Logo

2. Hukuk Dairesi2023/4620 E. 2023/6053 K.

Yapay Zeka Özeti

Uyuşmazlık: Yabancı mahkemece verilen boşanma kararının Türkiye'de tanınması ve tenfizi talebinin koşullarının oluşup oluşmadığı.

Gerekçe ve Sonuç: Yabancı mahkeme kararının kesinleşmiş olması, davalıya usulüne uygun tebligat yapıldığı ve Türkiye'de tanıma ve tenfize engel bir durumun bulunmadığı gözetilerek, yerel mahkeme kararının onanmasına karar verilmiştir.

Karar Metni

"İçtihat Metni"

...

MAHKEMESİ : Sakarya Bölge Adliye Mahkemesi 2. Hukuk Dairesi

SAYISI : 2023/415 E., 2023/462 K.

...

KARAR : Esastan ret

İLK DERECE MAHKEMESİ : Sakarya 3. Aile Mahkemesi

SAYISI : 2022/56 E., 2022/1031 K.

#### Veri Alıntıları:
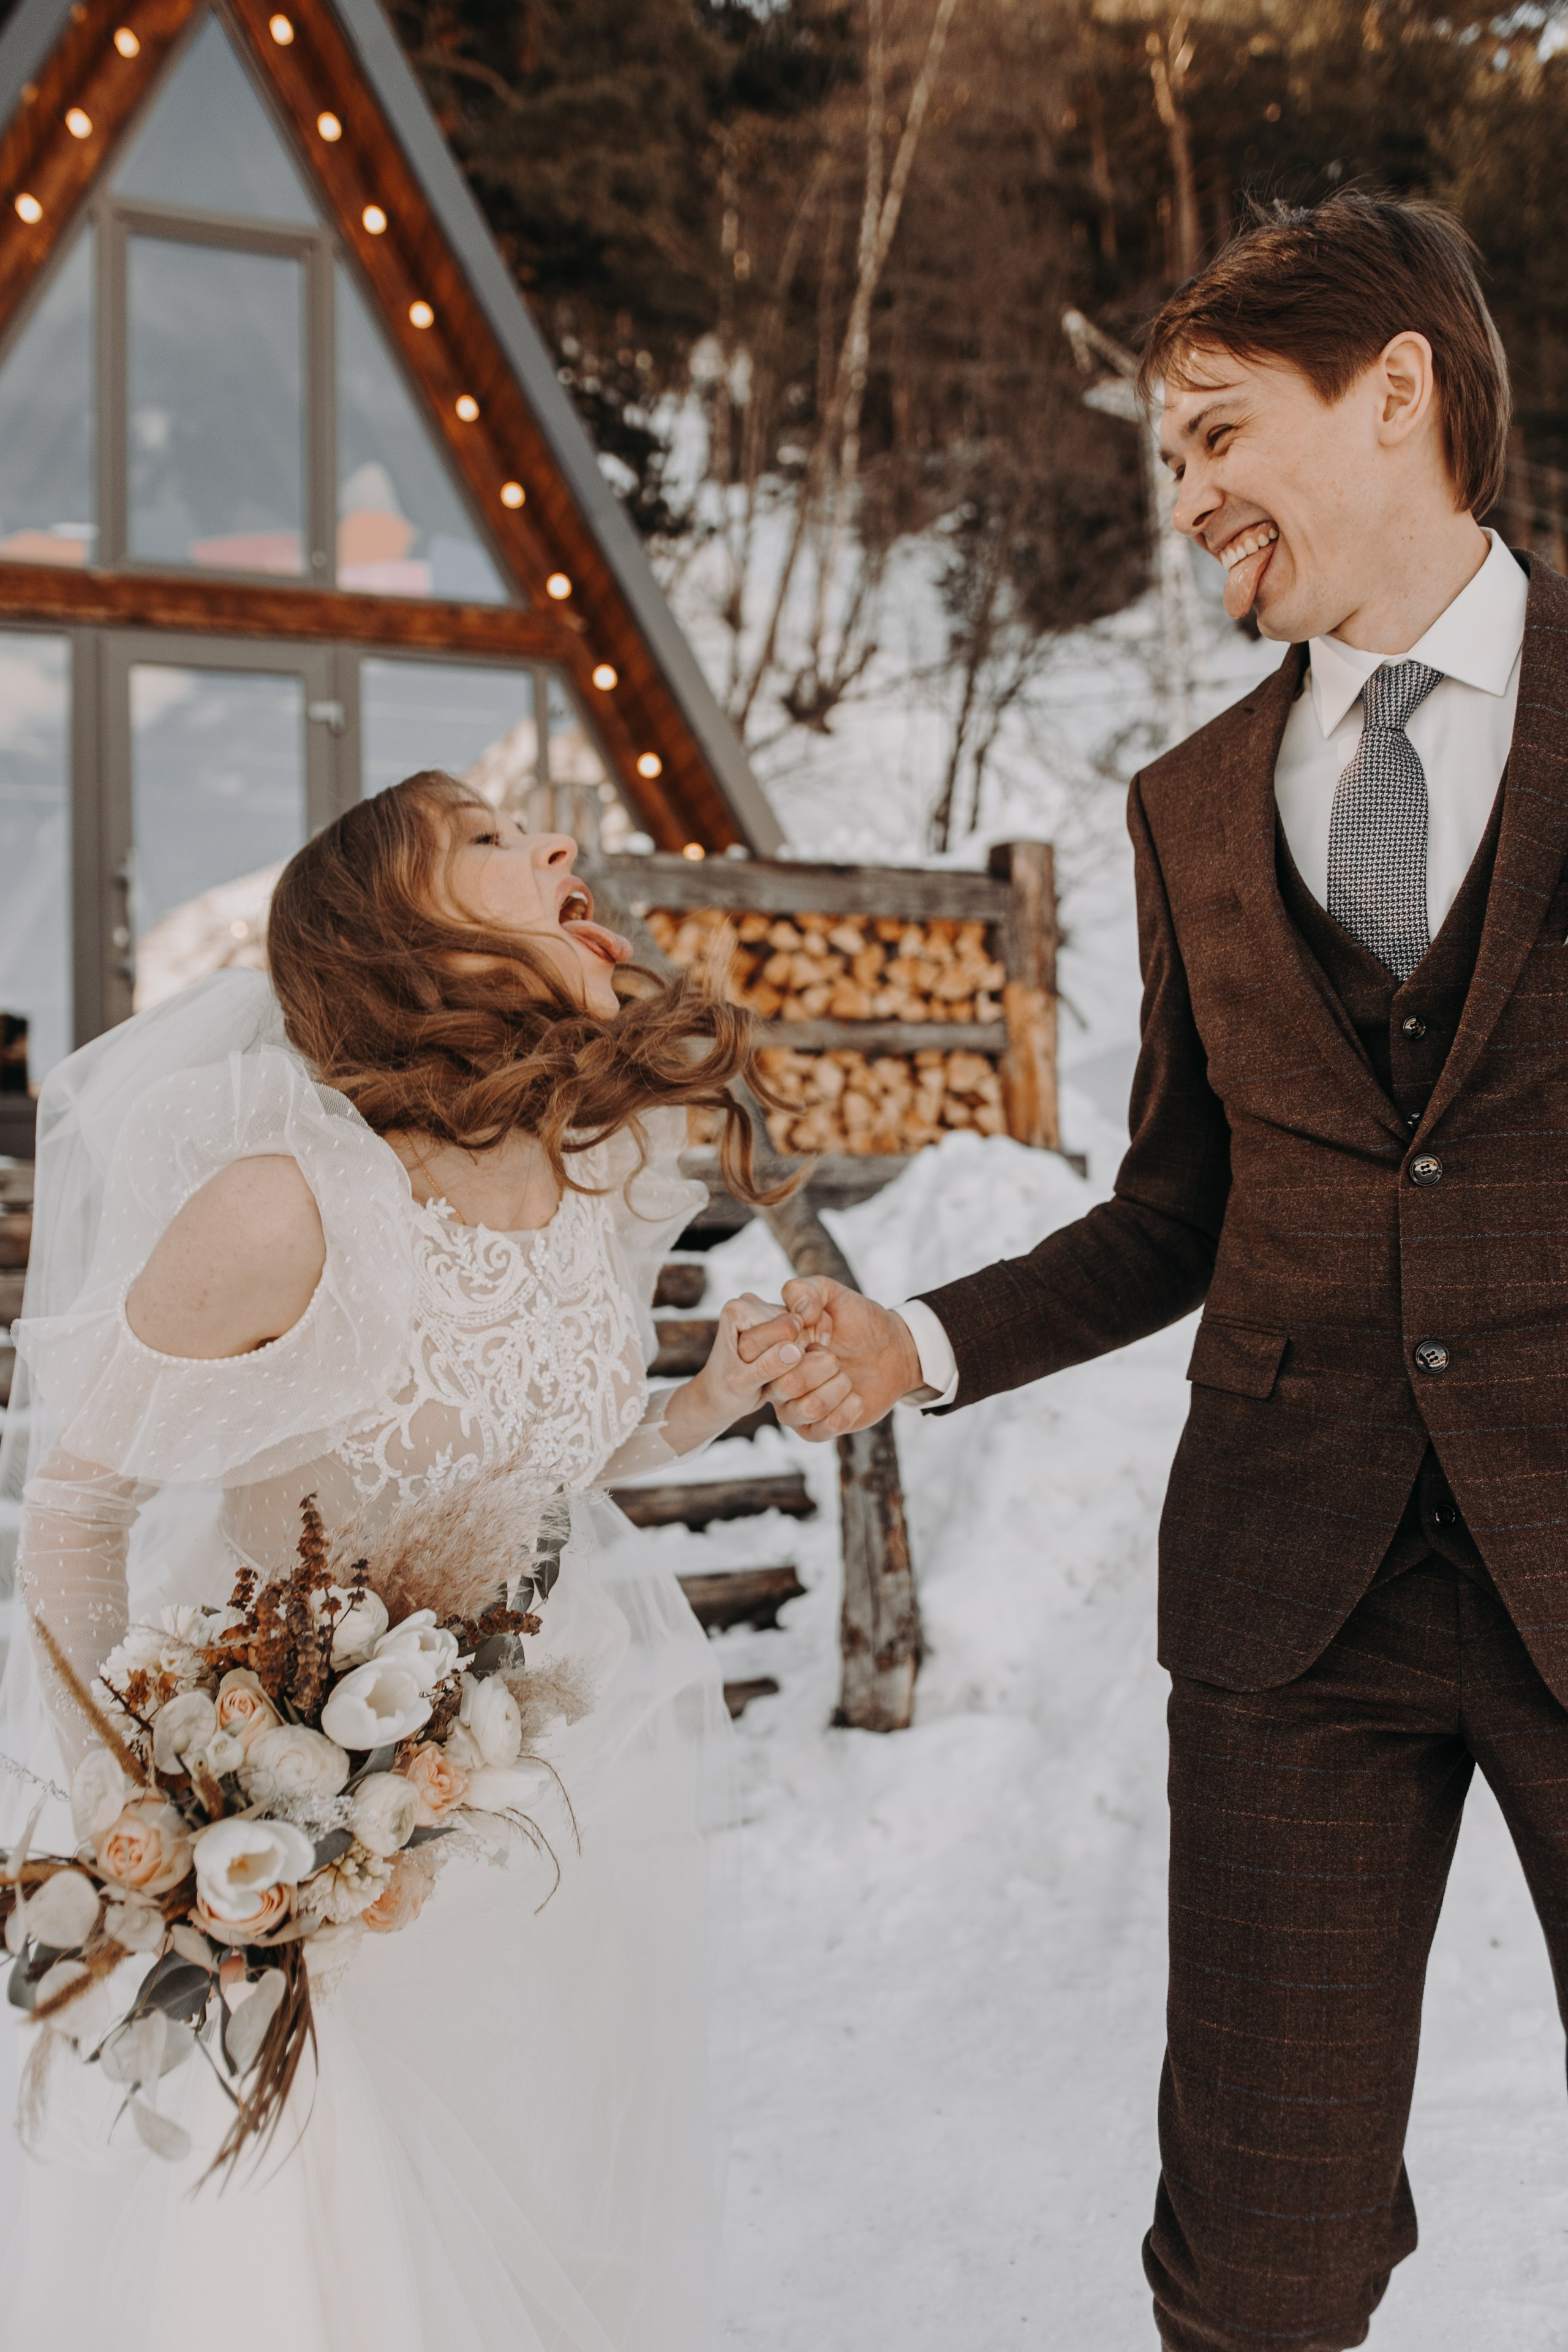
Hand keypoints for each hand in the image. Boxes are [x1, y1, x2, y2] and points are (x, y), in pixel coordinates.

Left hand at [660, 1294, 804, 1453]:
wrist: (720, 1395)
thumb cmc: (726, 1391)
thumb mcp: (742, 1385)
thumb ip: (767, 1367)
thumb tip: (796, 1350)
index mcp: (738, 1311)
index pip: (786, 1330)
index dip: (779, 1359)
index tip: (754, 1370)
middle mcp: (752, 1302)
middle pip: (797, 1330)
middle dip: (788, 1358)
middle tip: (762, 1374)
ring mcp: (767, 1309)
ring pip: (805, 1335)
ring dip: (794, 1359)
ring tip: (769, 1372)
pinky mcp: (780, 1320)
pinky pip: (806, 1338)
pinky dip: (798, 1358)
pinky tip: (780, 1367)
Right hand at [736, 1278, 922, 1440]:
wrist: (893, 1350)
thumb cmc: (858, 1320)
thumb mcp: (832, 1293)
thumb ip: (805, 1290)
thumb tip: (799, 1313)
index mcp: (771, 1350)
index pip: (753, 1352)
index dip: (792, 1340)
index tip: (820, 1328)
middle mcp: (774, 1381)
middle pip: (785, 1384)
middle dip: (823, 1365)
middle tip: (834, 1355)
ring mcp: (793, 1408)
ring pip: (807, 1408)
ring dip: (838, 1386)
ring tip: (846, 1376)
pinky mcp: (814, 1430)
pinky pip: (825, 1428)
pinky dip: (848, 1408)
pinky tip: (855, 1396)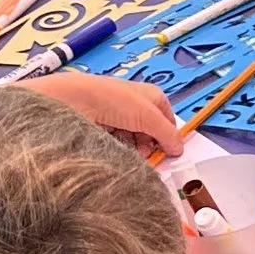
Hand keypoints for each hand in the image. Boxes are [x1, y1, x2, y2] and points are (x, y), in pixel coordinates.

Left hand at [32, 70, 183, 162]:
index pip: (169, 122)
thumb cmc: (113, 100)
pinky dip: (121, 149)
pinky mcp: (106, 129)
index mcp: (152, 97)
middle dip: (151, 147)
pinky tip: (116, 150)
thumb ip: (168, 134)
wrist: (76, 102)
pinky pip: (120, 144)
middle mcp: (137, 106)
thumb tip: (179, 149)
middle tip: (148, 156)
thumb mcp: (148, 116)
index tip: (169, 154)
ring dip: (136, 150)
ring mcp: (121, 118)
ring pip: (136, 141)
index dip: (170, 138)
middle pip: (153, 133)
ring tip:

#### Yapılacak İşler:
- 1) Boşanma kararının tanınmasına ilişkin metinde "Uyuşmazlık: Yabancı mahkemece" sözlerinden aşağıya, "onanmasına karar verilmiştir." sözlerine kadar her şeyi aynen kopyalayın.
- 2) Aşağıdaki ifadelerin boşanma kararının tanınmasına ilişkin metinle uyuşup uyuşmadığını belirtin. Her biri için evet ya da hayır deyin ve metinden belirleyici sözleri aynen alıntılayın.
(a) İlk derece mahkemesi Sakarya 3. Aile Mahkemesi'dir.
(b) Metne göre yerel mahkeme kararı bozulmuştur.
(c) Yabancı mahkeme kararının kesinleşmediği belirtilmiştir.
- 3) Boşanma kararının tanınmasına ilişkin metni kaldığı yerden devam ettirin.

#### Yazılı Yanıtlar:
- 1)
Uyuşmazlık: Yabancı mahkemece verilen boşanma kararının Türkiye'de tanınması ve tenfizi talebinin koşullarının oluşup oluşmadığı.

Gerekçe ve Sonuç: Yabancı mahkeme kararının kesinleşmiş olması, davalıya usulüne uygun tebligat yapıldığı ve Türkiye'de tanıma ve tenfize engel bir durumun bulunmadığı gözetilerek, yerel mahkeme kararının onanmasına karar verilmiştir.

- 2)
(a) Evet: "İLK DERECE MAHKEMESİ : Sakarya 3. Aile Mahkemesi"
(b) Hayır: "yerel mahkeme kararının onanmasına karar verilmiştir"
(c) Hayır: "Yabancı mahkeme kararının kesinleşmiş olması"

- 3)
Taraflar arasındaki boşanmaya ilişkin yabancı mahkeme kararının tanıma ve tenfizi davasından dolayı yapılan yargılama sonunda İlk Derece Mahkemesince davanın kabulüne karar verilmiştir.Kararın davalı vekili tarafından istinaf edilmesi üzerine, Bölge Adliye Mahkemesince başvurunun kabulü ile hükmün kaldırılarak İlk Derece Mahkemesine gönderilmesine karar verilmiştir.

Gönderme kararı sonrasında yapılan yargılama sonunda İlk Derece Mahkemesince davanın .kabulüne karar verilmiştir.

Kararın davalı vekili tarafından istinaf edilmesi üzerine, Bölge Adliye Mahkemesince başvurunun esastan reddine karar verilmiştir.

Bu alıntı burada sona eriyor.